George Washington was the U.S. president for two terms or a period of eight years of power. He had to cope with financial difficulties arising from the war of independence and had to assert the position of the new nation in international relations. During his first term (1789-1793), the President worked to make the executive and the federal government stronger. For that, he gathered around him a team of men who he had known during the revolution : Alexander Hamilton attended the Treasury Department, Thomas Jefferson was his secretary of State, Henry Knox Secretary of the War, Edmund Randolph as Justice, and John Adams as his vice president. James Madison was one of his senior advisers.
In the area of home affairs, the Secretary of the Treasury Alexander Hamilton tried to resolve the budget crisis and reduce the country’s debt. On 25 February 1791, Washington signed the decree establishing a federal bank. It was during this period that he chooses to build the federal capital in the District of Columbia: the president chose a site on the Potomac and entrusted the task of drawing the maps to the French Pierre Charles L’Enfant. During the work, the government moved from New York to Philadelphia in 1790. Washington laid the cornerstone of the Capitol in 1793. But he died before the work began.
The Indian wars continued after independence: the U.S. military faced the Miamis in the early 1790s and the Indians of the Northwest Territories. The British and Spanish hampered American expansion to the West. Madison and Jefferson challenged the policy pursued by Hamilton. Given these difficulties, Washington first wanted to go out of business policies. However, under pressure from his Cabinet and Thomas Jefferson came to convince him to Mount Vernon, he eventually agreed to stand for a second term (1793-1797).
When war broke out between revolutionary France and Great Britain (1793), the president decided to remain neutral (neutrality proclamation, 22 April 1793) pending the strengthening of the country. According to him, the United States in the conflict would have been a disaster for trade and finance. The future of the country based on economic growth and westward expansion. The principle of neutrality would mark the U.S. foreign policy for many decades. George Washington will not see that Thomas Jefferson was a Francophile or Alexander Hamilton was pro-British.
In 1794, the president was faced with the Whiskey Rebellion of among whiskey producers in the west, disgruntled over taxes on spirits the tax was lifted. Washington himself led the militia army that stopped the rebellion. There were no violent clashes and the executive emerged stronger from this crisis.

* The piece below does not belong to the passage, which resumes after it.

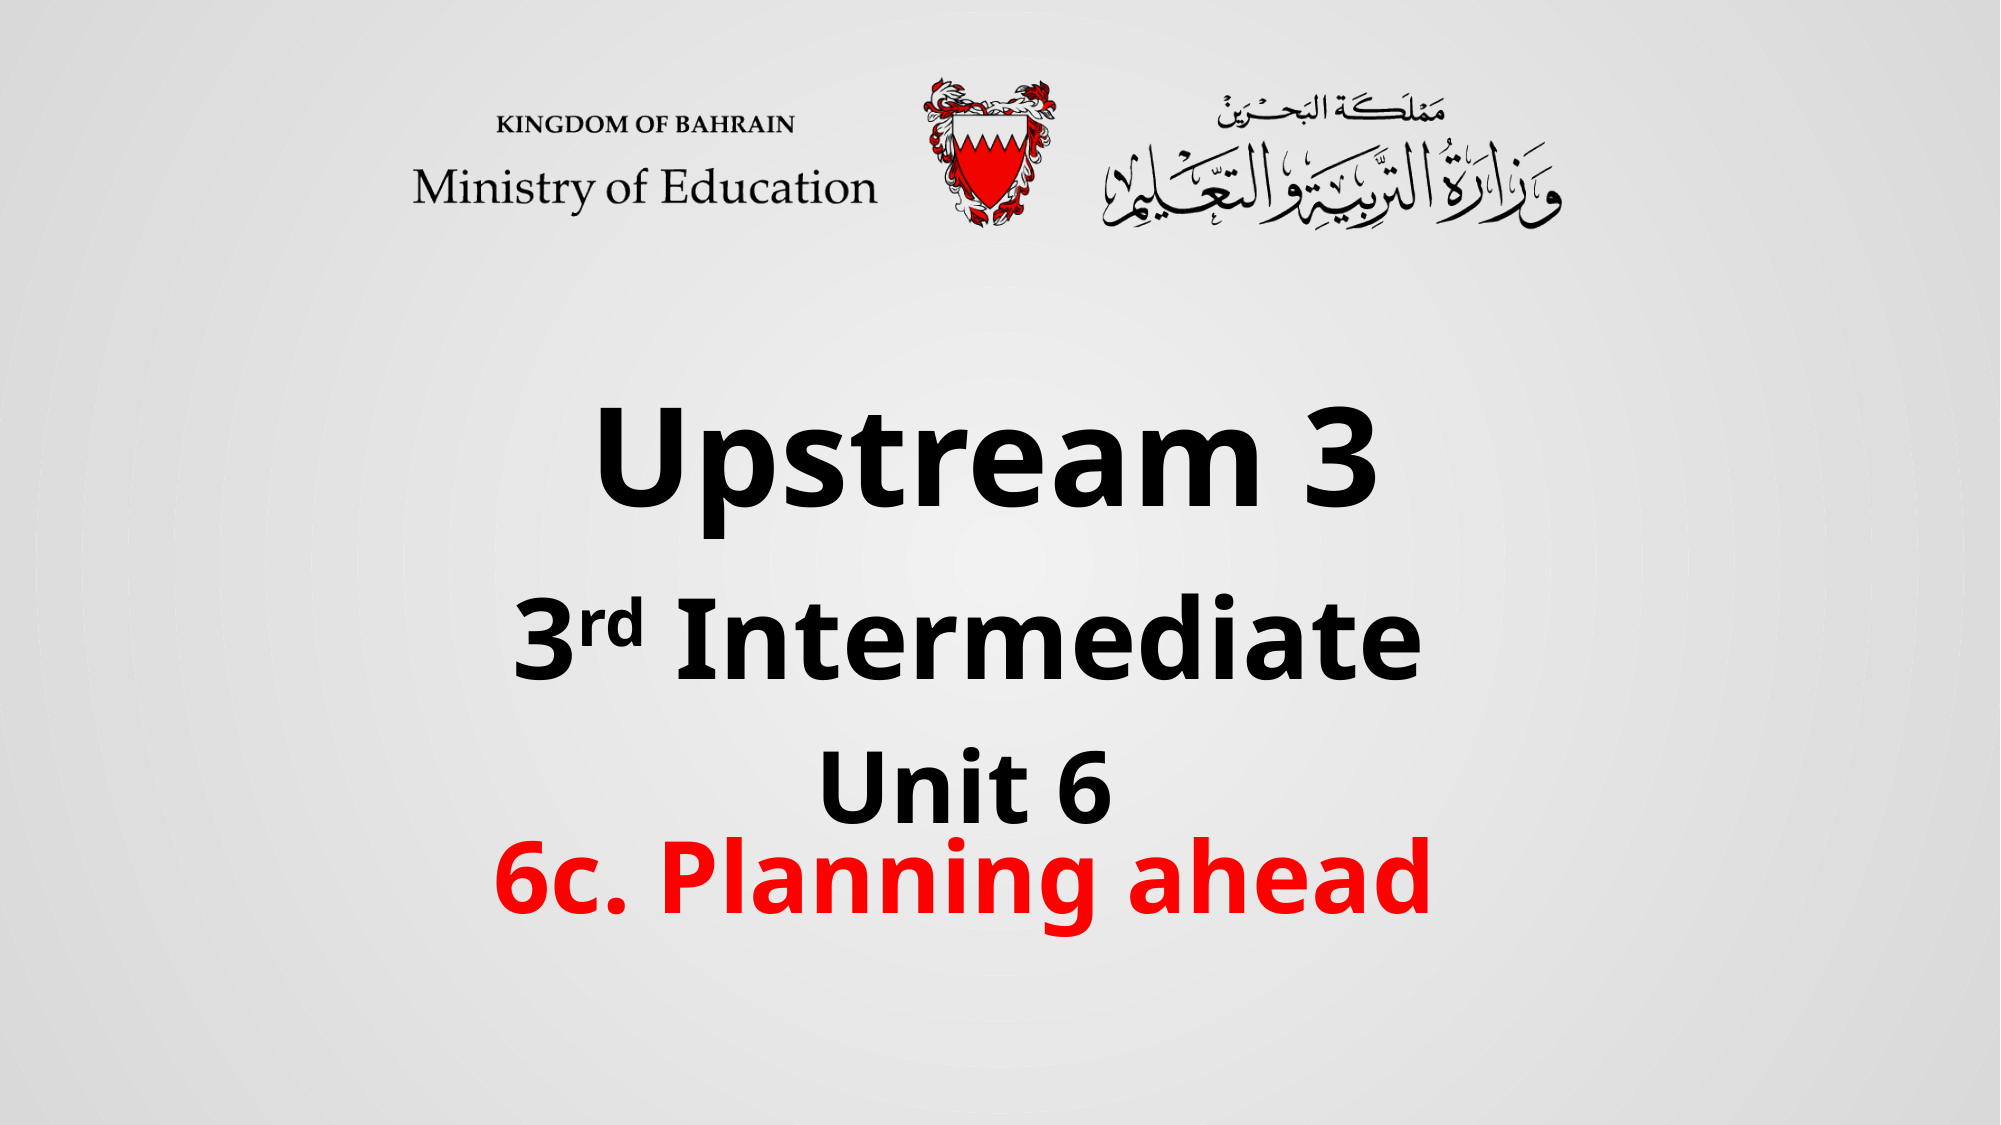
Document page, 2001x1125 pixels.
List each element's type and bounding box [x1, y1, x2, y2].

picture [399, 62, 1575, 257]
text_box [474, 436, 1456, 943]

With the signing of the Treaty of Greenville in 1795, eleven nations abandoned their rights in Ohio and Indiana. The same year, commercial navigation on the Mississippi was finally opened to the Americans.
In 1794, George Washington sent John Jay, president of the Supreme Court to Britain to resolve the remaining disputes arising from the war of independence. The Treaty of London ratified in 1795, to ease tensions with the old city and to lay the foundations for new relations between both countries. The treaty, however, Republicans like Jefferson and parts of the U.S. population were unhappy with the treaty. The press criticized John Jay and the president after the signing of the Agreement. This prompting from critics led him not to seek a third term.
In September 1796, with the help of Alexander Hamilton, Washington wrote his end of mandate addressed to the American nation in which he warned of the dangers of partisan divisions. Published in a newspaper in Philadelphia, the document called for the neutrality and unity of the country and announced the Monroe Doctrine. At the institutional level, it called for strict respect for the Constitution. Washington left the presidency in March 1797 and was replaced by John Adams. He established the custom of a maximum of two terms that became a constitutional rule by the 22nd amendment passed in 1947.
Buchanan, John. The Road to Valley Forge: How Washington Built the Army That Won the Revolution (2004).
Cunliffe, Marcus. George Washington: Man and Monument (1958)
Grizzard, Frank E., Jr. George! A Guide to All Things Washington. Buena Vista and Charlottesville, VA: Mariner Publishing. 2005
Hirschfeld, Fritz. George Washington and Slavery: A Documentary Portrayal. University of Missouri Press, 1997.
Higginbotham, Don. George Washington: Uniting a Nation. Rowman & Littlefield, (2002)
McDonald, Forrest. The Presidency of George Washington. 1988.